I have received this email from a lady in the UK:

"My dad was a royal navy commando he was awarded the D.S.M 9AUGUST 1942 THE C,G.M 9 JULY 1943 THE U.S.A. D.S.C 6 JULY 1944 THE BAR TO THE D.S.M SEPT 1944 AND THE BELGIUM CROIX DE GUERRE 27 FEB 1945 where can i find out what he won them for"

Can you guys help me?
Regards..(Scribe)


----------



## Peter4447 (Jan 26, 2006)

rickles23 said:


> I have received this email from a lady in the UK:
> 
> "My dad was a royal navy commando he was awarded the D.S.M 9AUGUST 1942 THE C,G.M 9 JULY 1943 THE U.S.A. D.S.C 6 JULY 1944 THE BAR TO THE D.S.M SEPT 1944 AND THE BELGIUM CROIX DE GUERRE 27 FEB 1945 where can i find out what he won them for"
> 
> ...


----------



## rickles23 (Oct 13, 2006)

*Name*

I am sorry but all I have is the name of the daughter, who wrote to me, a Ms. Melbourne. and that her Dad was a Royal Navy Commando.
However I shall send an email to her as soon as I have finished on this site.

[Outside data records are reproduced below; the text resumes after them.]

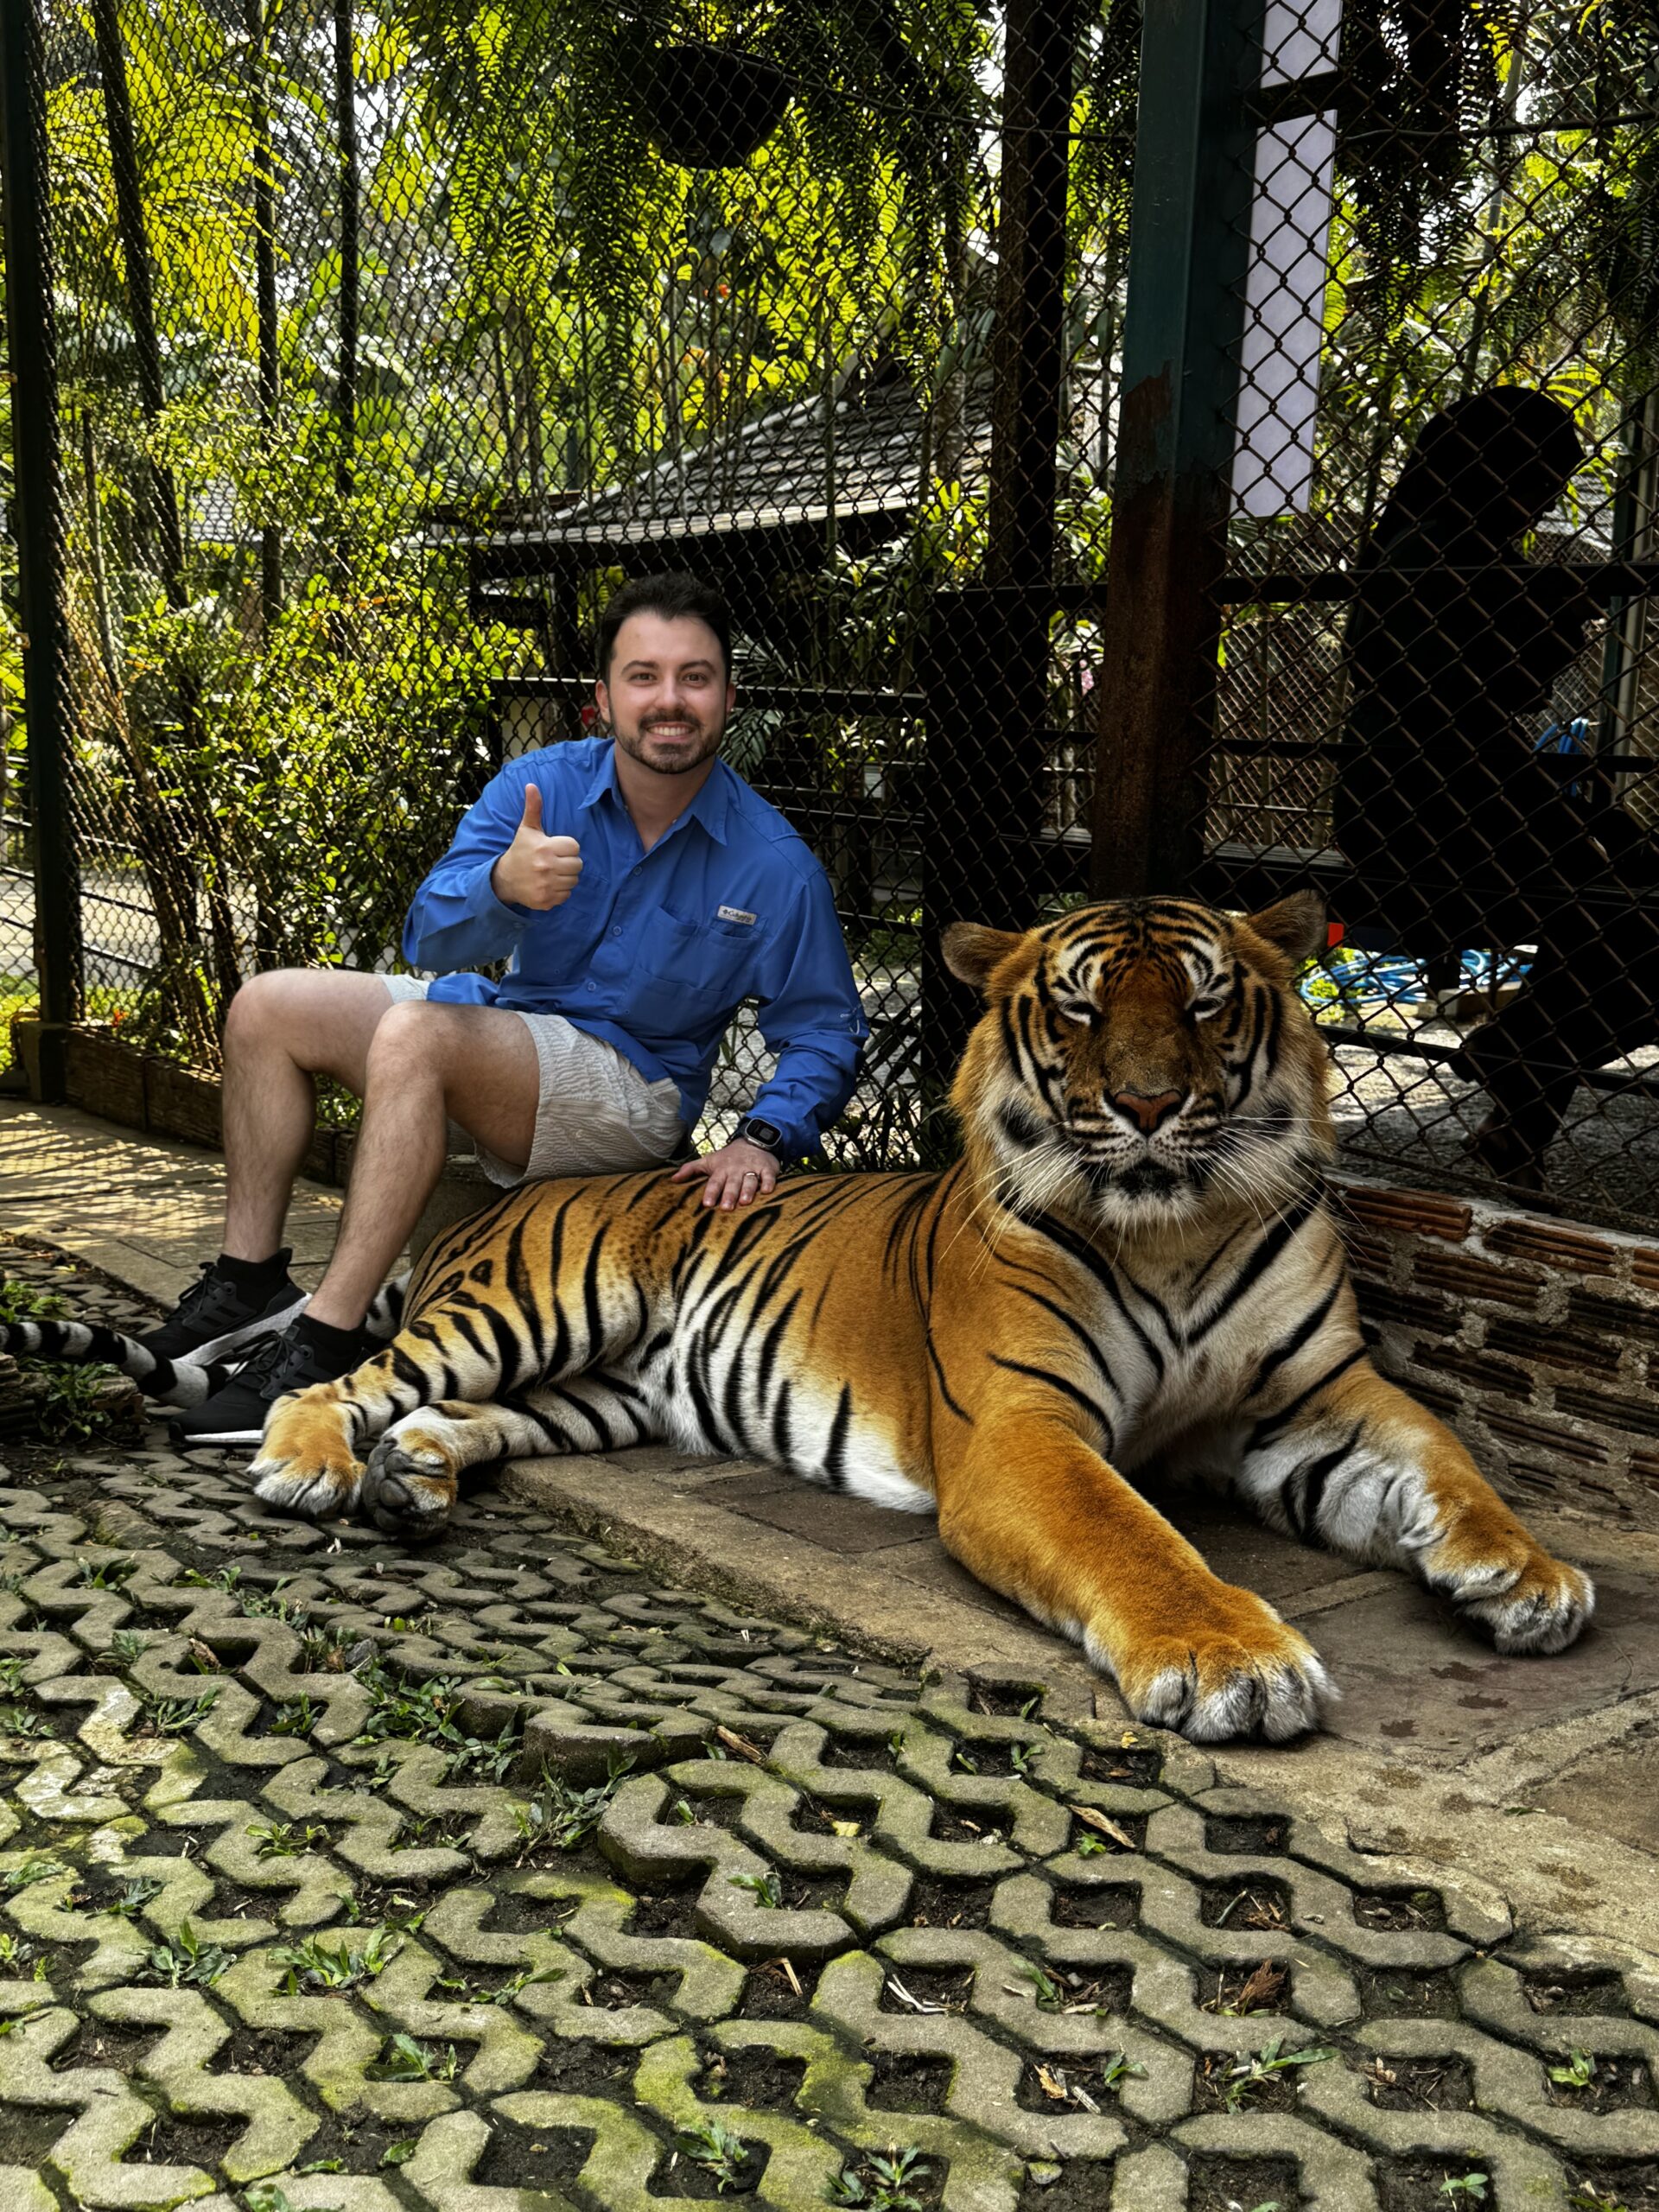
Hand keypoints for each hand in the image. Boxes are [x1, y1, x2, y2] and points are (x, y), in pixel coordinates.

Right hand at [491, 784, 582, 909]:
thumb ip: (534, 808)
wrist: (505, 879)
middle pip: (578, 865)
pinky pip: (566, 895)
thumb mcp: (527, 829)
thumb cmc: (521, 851)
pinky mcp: (546, 900)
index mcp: (545, 847)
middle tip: (554, 862)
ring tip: (551, 873)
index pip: (575, 847)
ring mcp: (546, 885)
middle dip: (568, 863)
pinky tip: (548, 885)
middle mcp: (546, 867)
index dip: (567, 848)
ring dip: (565, 877)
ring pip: (574, 881)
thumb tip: (532, 785)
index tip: (554, 849)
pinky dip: (560, 892)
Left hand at [671, 1138, 780, 1209]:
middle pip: (732, 1184)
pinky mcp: (768, 1169)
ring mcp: (752, 1169)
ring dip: (748, 1191)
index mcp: (721, 1170)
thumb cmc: (728, 1157)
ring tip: (745, 1201)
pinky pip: (769, 1176)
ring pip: (750, 1181)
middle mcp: (736, 1170)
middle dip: (729, 1195)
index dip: (711, 1192)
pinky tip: (768, 1191)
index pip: (715, 1182)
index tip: (707, 1203)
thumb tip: (673, 1179)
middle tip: (726, 1208)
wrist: (753, 1141)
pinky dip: (769, 1183)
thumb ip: (691, 1170)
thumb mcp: (709, 1161)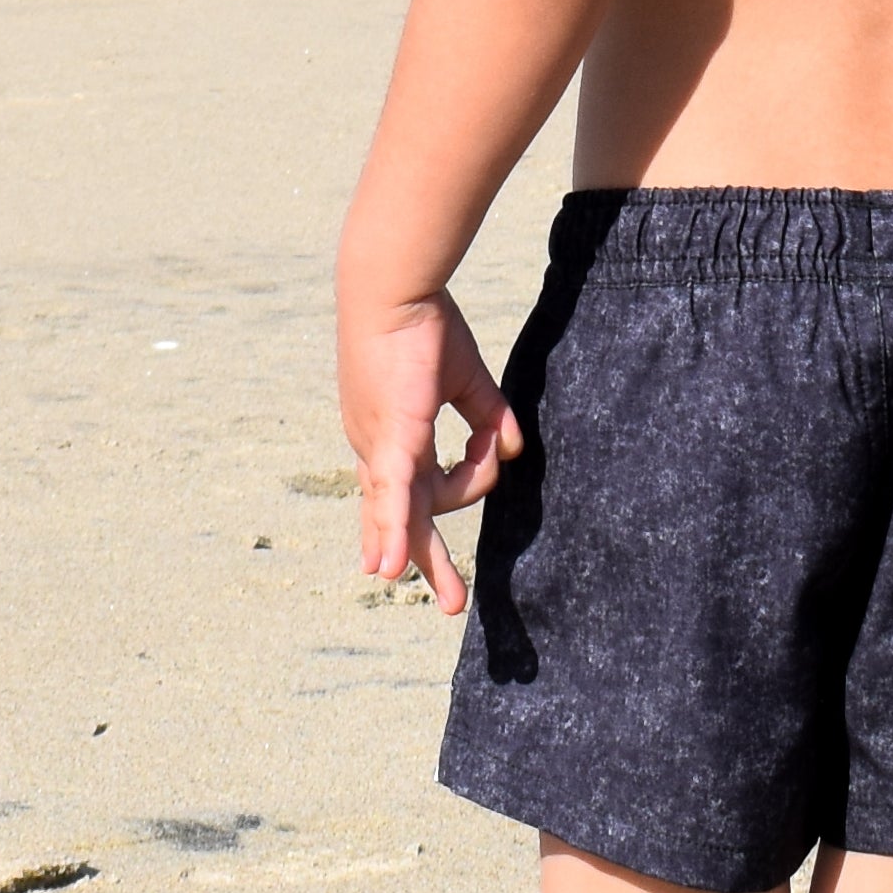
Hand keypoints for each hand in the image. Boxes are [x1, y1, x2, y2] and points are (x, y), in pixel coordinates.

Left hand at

Having emailed the lady (ain't technology good) I can now add that 
the name of the man is:

Robert Norman Wilding 
Service number jx118170
She also sent a photo of Robert wearing 'bars' on his uniform but its in old sepia. 


Regards.


----------



## tonyblackpool (Sep 21, 2007)

hi rick, has you know i am no expert but, the cgm is i think the American 
coast guard medal light blue with white stripes bearing 3 red stripes
awarded to any any member of the armed forces while serving in any capacity with the coast guard distinguishes himself or herself with 
heroism not involving actual conflict with the enemy,
issued 4 aug 1949
hope this helps a little , tony


----------